■ **Goal of the exercise**
In the fly fishing article, what position did the writer hold before quitting to write?

[Extracted text Boundary: Start]

Fly Fishing Rx : The Cure for 2020 and 2021
For most, 2020 will be remembered as Covid-19, mass economic disruption, an endless onslaught of confusing news rooted in half truths, and a polarizing election. 2020 gave a healthy dose of macro-anxiety to everyone, and the byproducts of 2020 just produced micro-anxiety. Like most my friends and family, I handled the Great Year of Stress as prescribed. I quarantined for months, worked the volatile stock market, tried to navigate the biases of news for facts, and just generally tried to stay away from people while drowning in Instagram stories. Luckily for me, I was already super stressed and deeply unsatisfied pre-Covid. I was a Vice President of Corporate Development for a public cannabis company going through “growing pains”. Basically, I put together and executed on investment and acquisition strategies on behalf of said public company. It sucked and the beginning of 2020 was a lesson in energy based, diminishing returns. I am not going to bore my readers with what is probably very relatable career complaints . However, the job masterfully prepared me for stress and anxiety management. Over the years, I have had to do some trial and error work. You know, real research for this article. I wouldn’t actively suggest dedicating oneself to drunken Friday nights, or smoking weed at 2pm everyday, but they have their places in the tactics and playbooks of stress management.
Of all the various forms of stress management there are a few I really fell in love with, skiing, video games, cooking, writing, and most of all: fly fishing. People used to love to ask me what I did in my spare time when I was working the job/company I mentioned above (I quit that death sentence to follow my dreams of writing hollow fishing based articles), my answer was always some variation of those activities. I’d make some comment about doing activities that required focus and shut out the world around me in hopes of seeming more interesting and cerebral than others. There is some truth in it though. When skiing I noticed that I only cared about the 10 feet in front of me. Those 10 feet seemed to carry all my concern and concentration. I could easily get lost in those 10 feet and forget about projects, social expectations, or various relationship pressures. I realized that those 10 feet were the same reason I loved video games, or cooking or writing. I needed things that sucked my thoughts away from concern. Turns out, there is some science behind this.

[Extracted text Boundary: End]
[Data extract Boundary: Start]

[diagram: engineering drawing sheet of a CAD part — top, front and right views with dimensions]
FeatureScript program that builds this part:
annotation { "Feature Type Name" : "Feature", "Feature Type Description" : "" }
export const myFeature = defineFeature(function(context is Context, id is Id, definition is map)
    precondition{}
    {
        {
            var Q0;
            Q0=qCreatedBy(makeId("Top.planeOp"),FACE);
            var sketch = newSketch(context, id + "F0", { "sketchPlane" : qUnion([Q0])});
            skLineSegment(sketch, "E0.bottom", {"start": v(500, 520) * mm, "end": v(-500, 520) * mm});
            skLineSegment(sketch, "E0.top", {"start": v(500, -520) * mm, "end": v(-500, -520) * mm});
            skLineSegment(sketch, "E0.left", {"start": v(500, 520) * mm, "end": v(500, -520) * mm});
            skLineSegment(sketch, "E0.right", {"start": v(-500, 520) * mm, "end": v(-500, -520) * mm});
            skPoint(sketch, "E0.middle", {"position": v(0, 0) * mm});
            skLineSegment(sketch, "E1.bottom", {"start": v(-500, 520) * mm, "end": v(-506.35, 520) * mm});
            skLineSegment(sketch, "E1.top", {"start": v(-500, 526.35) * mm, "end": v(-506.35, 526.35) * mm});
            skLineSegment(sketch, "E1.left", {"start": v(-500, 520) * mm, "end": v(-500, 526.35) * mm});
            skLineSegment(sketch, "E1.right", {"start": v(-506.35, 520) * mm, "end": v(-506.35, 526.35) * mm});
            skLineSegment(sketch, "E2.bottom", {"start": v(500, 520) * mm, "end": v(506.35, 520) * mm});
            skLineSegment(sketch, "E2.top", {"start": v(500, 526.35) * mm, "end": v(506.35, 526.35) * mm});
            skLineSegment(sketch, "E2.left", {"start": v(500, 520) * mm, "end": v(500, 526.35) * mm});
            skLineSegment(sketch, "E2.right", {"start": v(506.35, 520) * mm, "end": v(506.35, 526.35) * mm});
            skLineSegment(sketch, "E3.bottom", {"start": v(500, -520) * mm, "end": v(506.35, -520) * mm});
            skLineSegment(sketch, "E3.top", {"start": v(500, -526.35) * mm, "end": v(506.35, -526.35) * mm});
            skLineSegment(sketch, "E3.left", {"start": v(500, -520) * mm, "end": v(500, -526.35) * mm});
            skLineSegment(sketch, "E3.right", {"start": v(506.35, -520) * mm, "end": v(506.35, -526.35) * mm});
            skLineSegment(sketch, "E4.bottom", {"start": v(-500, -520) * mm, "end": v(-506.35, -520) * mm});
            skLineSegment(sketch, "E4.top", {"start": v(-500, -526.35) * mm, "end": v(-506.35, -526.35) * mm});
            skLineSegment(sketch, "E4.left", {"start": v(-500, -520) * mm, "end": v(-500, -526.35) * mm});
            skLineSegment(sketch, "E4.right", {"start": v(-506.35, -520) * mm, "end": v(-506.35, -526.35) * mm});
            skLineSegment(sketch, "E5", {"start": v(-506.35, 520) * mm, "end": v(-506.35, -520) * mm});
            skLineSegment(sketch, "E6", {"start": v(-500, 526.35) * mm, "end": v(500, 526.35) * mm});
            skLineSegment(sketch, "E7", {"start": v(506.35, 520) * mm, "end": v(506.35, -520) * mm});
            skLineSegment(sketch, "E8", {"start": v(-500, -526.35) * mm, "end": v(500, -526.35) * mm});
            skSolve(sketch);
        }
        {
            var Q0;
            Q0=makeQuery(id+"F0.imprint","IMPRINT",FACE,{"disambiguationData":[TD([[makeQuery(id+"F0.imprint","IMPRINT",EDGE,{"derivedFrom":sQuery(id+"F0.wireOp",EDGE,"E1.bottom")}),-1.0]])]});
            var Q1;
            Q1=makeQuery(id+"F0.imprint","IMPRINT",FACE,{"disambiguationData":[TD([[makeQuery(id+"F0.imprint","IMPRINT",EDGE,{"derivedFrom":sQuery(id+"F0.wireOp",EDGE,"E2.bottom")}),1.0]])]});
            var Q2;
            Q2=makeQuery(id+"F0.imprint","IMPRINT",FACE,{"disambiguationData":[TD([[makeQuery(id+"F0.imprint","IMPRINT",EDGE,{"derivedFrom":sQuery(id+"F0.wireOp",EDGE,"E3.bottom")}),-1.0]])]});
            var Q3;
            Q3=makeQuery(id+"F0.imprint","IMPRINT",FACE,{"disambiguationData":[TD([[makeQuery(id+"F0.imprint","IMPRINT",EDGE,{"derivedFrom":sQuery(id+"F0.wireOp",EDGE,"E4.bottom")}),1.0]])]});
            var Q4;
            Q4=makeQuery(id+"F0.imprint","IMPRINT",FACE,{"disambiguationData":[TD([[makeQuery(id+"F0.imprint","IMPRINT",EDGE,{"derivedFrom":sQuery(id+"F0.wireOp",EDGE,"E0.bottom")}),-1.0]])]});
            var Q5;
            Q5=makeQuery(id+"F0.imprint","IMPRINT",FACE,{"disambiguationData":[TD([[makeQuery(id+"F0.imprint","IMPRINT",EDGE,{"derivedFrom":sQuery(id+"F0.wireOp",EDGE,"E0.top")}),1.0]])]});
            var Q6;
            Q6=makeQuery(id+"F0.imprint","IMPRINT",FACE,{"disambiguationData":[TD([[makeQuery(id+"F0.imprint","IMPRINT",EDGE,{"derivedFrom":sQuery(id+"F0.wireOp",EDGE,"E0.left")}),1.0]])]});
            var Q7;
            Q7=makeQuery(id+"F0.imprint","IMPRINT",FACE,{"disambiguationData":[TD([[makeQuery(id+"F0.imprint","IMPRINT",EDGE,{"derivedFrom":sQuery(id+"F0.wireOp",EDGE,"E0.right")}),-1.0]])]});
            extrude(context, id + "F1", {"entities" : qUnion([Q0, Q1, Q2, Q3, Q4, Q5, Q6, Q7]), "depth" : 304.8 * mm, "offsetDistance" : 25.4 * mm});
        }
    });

[Data extract Boundary: End]

■ **Reply to the task**
Vice President of Corporate Development for a public cannabis company.